-- DOCUMENT SECTION follows --

James Hall & Co. Ltd is a fifth-generation family business which serves a network of independent SPAR retailers and company-owned SPAR stores across Northern England six days a week from its base at Bowland View in Preston.
Post Office Horizon scandal victim Seema Misra OBE has slammed the government for paying "£40 million" to extend its contract with Fujitsu to continue using the controversial Horizon IT software.
Speaking with Asian Trader, Misra questioned the government's real motive behind the contract renewal despite Horizon being in the centre of what is considered as Britain's biggest miscarriage of justice.
"The real question here is what does the government get this time to renew the contract with Fujitsu? They must have got something last time. They knew the system was flawed but they still brought the IT system into Post Office last time too.
"So what incentive or how much amount they are being offered this time that they have agreed to renew contract with Fujitsu to continue using Horizon in the Post Office branches?," asked the campaigner, who has recently been named OBE in the New Year honour's list for her unwavering commitment to justice.
At least 700 subpostmasters and subpostmistresses were wrongly prosecuted for apparent financial shortfalls which were actually caused by faults in the accounting software Horizon created by Fujitsu.
Accused of stealing £70,000 from her Post Office branch in West Byfleet, Surrey, Misra was sent to jail in 2010. She was eight weeks pregnant at the time. Her conviction was quashed in April 2021.
Last year during a hearing of Post Office Horizon scandal public enquiry, Misra rejected an apology from former Fujitsu engineer Gareth Jenkins, who was pivotal in helping the Post Office defend the faulty computer software system in criminal and civil cases.
At Misra's trial in 2010, he failed to tell the court about a bug in the software that could have undermined the case against her.
Despite the mountain of evidences that, inews revealed last week that the Post Office has renewed its contract with Fujitsu to continue using Horizon until March 2026 at a cost of £40.8 million.
The Post Office previously said it planned to replace Horizon with “new branch technology” but would maintain the old IT software until the new technology is developed.
Seema Misra (L-4) and Vijay Parekh (L-5) receive Ramniklal Solanki Editor’s Award at the 2024 Asian Trader Awards Asian Trader Awards
Responding to Fujitsu’s new contract, Horizon scandal campaigner Christopher Head OBE added, “We understand that in order to transition to a new system you have to maintain the old one until you get to the point that you are satisfied.
"In this circumstance, with the Post Office, you’d be more cautious given what’s happened with the previous system.”
Janet Skinner, aformer subpostmistress from Hull, was handed a nine-month sentence for theft in 2007 after £59,000 appeared to be missing from her Post Office branch.
She served three months of that sentence before being released with an electronic tag but was hospitalised in 2008 with a stress-related illness.
Commenting on the extension of Fujitsu’s contract, Skinner told inews, “It’s an insult. It’s like they are rewarding them for their bad behaviour.
“There needs to be accountability and accountability is not awarding contracts to a company that has been at the forefront of this scandal.
“It just infuriates me. Absolutely infuriates me. God knows what the other postmasters are feeling. It’s just like being kicked in the teeth.”

-- DOCUMENT SECTION concluded --
-- ENTRIES SUPPLIED follows --

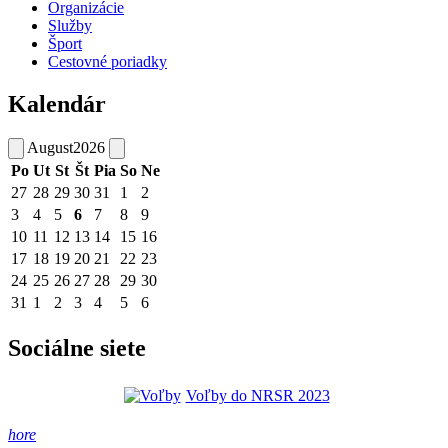
Organizácie
Služby
Šport
Cestovné poriadky
Kalendár
August
2026
Po
Ut
St
Št
Pia
So
Ne
27
28
29
30
31
1
2
3
4
5
6
7
8
9
10
11
12
13
14
15
16
17
18
19
20
21
22
23
24
25
26
27
28
29
30
31
1
2
3
4
5
6
Sociálne siete
Voľby do NRSR 2023
hore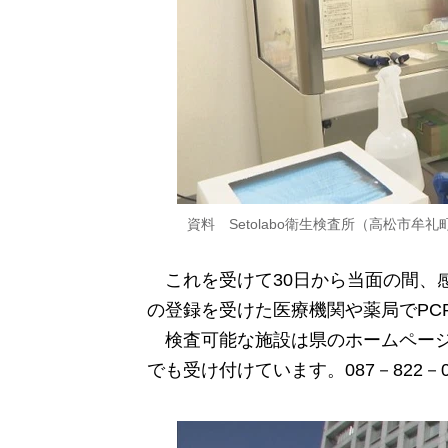
資料 Setolabo衛生検査所（高松市牟礼
これを受けて30日から当面の間、
の登録を受けた医療機関や薬局でPC
検査可能な施設は県のホームページ
でも受け付けています。087－822－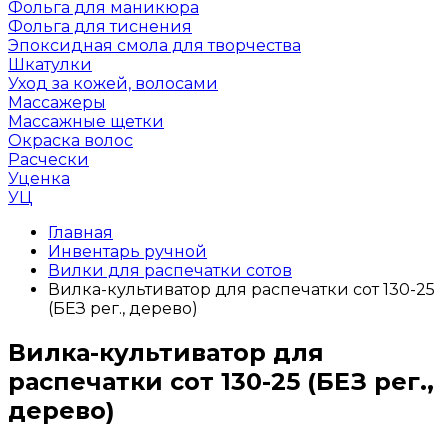
Фольга для маникюра
Фольга для тиснения
Эпоксидная смола для творчества
Шкатулки
Уход за кожей, волосами
Массажеры
Массажные щетки
Окраска волос
Расчески
Уценка
УЦ
Главная
Инвентарь ручной
Вилки для распечатки сотов
Вилка-культиватор для распечатки сот 130-25
(БЕЗ рег., дерево)
Вилка-культиватор для
распечатки сот 130-25 (БЕЗ рег.,
дерево)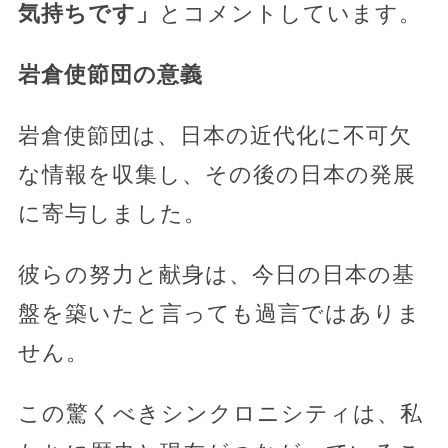
気持ちです」
とコメントしています。
岩倉使節団の意義
岩倉使節団は、日本の近代化に不可欠
な情報を収集し、その後の日本の発展
に寄与しました。
彼らの努力と献身は、今日の日本の基
盤を築いたと言っても過言ではありま
せん。
この驚くべきシンクロニシティは、私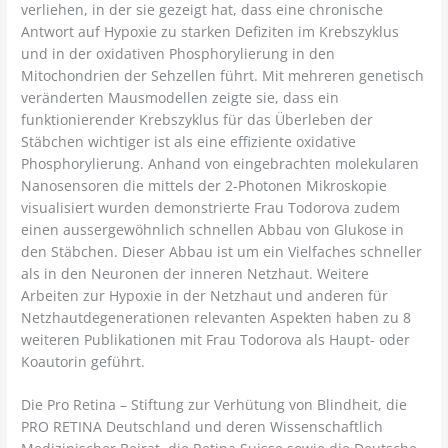
verliehen, in der sie gezeigt hat, dass eine chronische
Antwort auf Hypoxie zu starken Defiziten im Krebszyklus
und in der oxidativen Phosphorylierung in den
Mitochondrien der Sehzellen führt. Mit mehreren genetisch
veränderten Mausmodellen zeigte sie, dass ein
funktionierender Krebszyklus für das Überleben der
Stäbchen wichtiger ist als eine effiziente oxidative
Phosphorylierung. Anhand von eingebrachten molekularen
Nanosensoren die mittels der 2-Photonen Mikroskopie
visualisiert wurden demonstrierte Frau Todorova zudem
einen aussergewöhnlich schnellen Abbau von Glukose in
den Stäbchen. Dieser Abbau ist um ein Vielfaches schneller
als in den Neuronen der inneren Netzhaut. Weitere
Arbeiten zur Hypoxie in der Netzhaut und anderen für
Netzhautdegenerationen relevanten Aspekten haben zu 8
weiteren Publikationen mit Frau Todorova als Haupt- oder
Koautorin geführt.
Die Pro Retina – Stiftung zur Verhütung von Blindheit, die
PRO RETINA Deutschland und deren Wissenschaftlich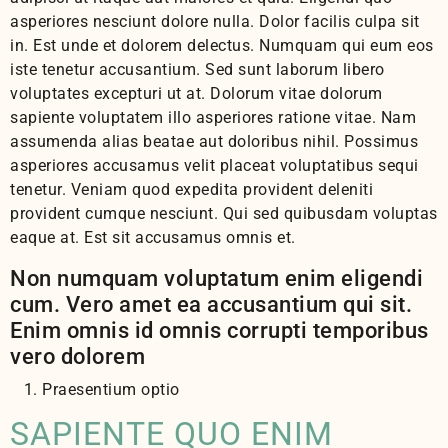
asperiores nesciunt dolore nulla. Dolor facilis culpa sit
in. Est unde et dolorem delectus. Numquam qui eum eos
iste tenetur accusantium. Sed sunt laborum libero
voluptates excepturi ut at. Dolorum vitae dolorum
sapiente voluptatem illo asperiores ratione vitae. Nam
assumenda alias beatae aut doloribus nihil. Possimus
asperiores accusamus velit placeat voluptatibus sequi
tenetur. Veniam quod expedita provident deleniti
provident cumque nesciunt. Qui sed quibusdam voluptas
eaque at. Est sit accusamus omnis et.
Non numquam voluptatum enim eligendi
cum. Vero amet ea accusantium qui sit.
Enim omnis id omnis corrupti temporibus
vero dolorem
Praesentium optio
SAPIENTE QUO ENIM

-- ENTRIES SUPPLIED concluded --

◆ PROBLEM 1:
Answer these questions using the Fujitsu contract article:
(a) In what year was Misra sent to jail?
(b) Until what month and year will the Post Office continue using Horizon under the renewed contract?
(c) How much money appeared to be missing from Janet Skinner's Post Office branch?
◆ PROBLEM 2:
Reproduce the passage of the Fujitsu contract article starting at "Seema Misra (L-4)" and ending at "a stress-related illness.", word for word.
◆ PROBLEM 3:
For each statement, say yes or no according to the Fujitsu contract article, and quote the words that decide it:
(a) Misra's conviction was quashed in April 2021.
(b) Janet Skinner received a twelve-month sentence.
(c) At least 700 subpostmasters and subpostmistresses were wrongly prosecuted.
Draw only on the Fujitsu contract article and not on the material.

◆ ANSWER BOX 1:
(a) 2010
(b) March 2026
(c) £59,000

◆ ANSWER BOX 2:
Seema Misra (L-4) and Vijay Parekh (L-5) receive Ramniklal Solanki Editor’s Award at the 2024 Asian Trader Awards Asian Trader Awards
Responding to Fujitsu’s new contract, Horizon scandal campaigner Christopher Head OBE added, “We understand that in order to transition to a new system you have to maintain the old one until you get to the point that you are satisfied.
"In this circumstance, with the Post Office, you’d be more cautious given what’s happened with the previous system.”
Janet Skinner, aformer subpostmistress from Hull, was handed a nine-month sentence for theft in 2007 after £59,000 appeared to be missing from her Post Office branch.
She served three months of that sentence before being released with an electronic tag but was hospitalised in 2008 with a stress-related illness.

◆ ANSWER BOX 3:
(a) Yes: "Her conviction was quashed in April 2021."
(b) No: "was handed a nine-month sentence for theft in 2007"
(c) Yes: "At least 700 subpostmasters and subpostmistresses were wrongly prosecuted"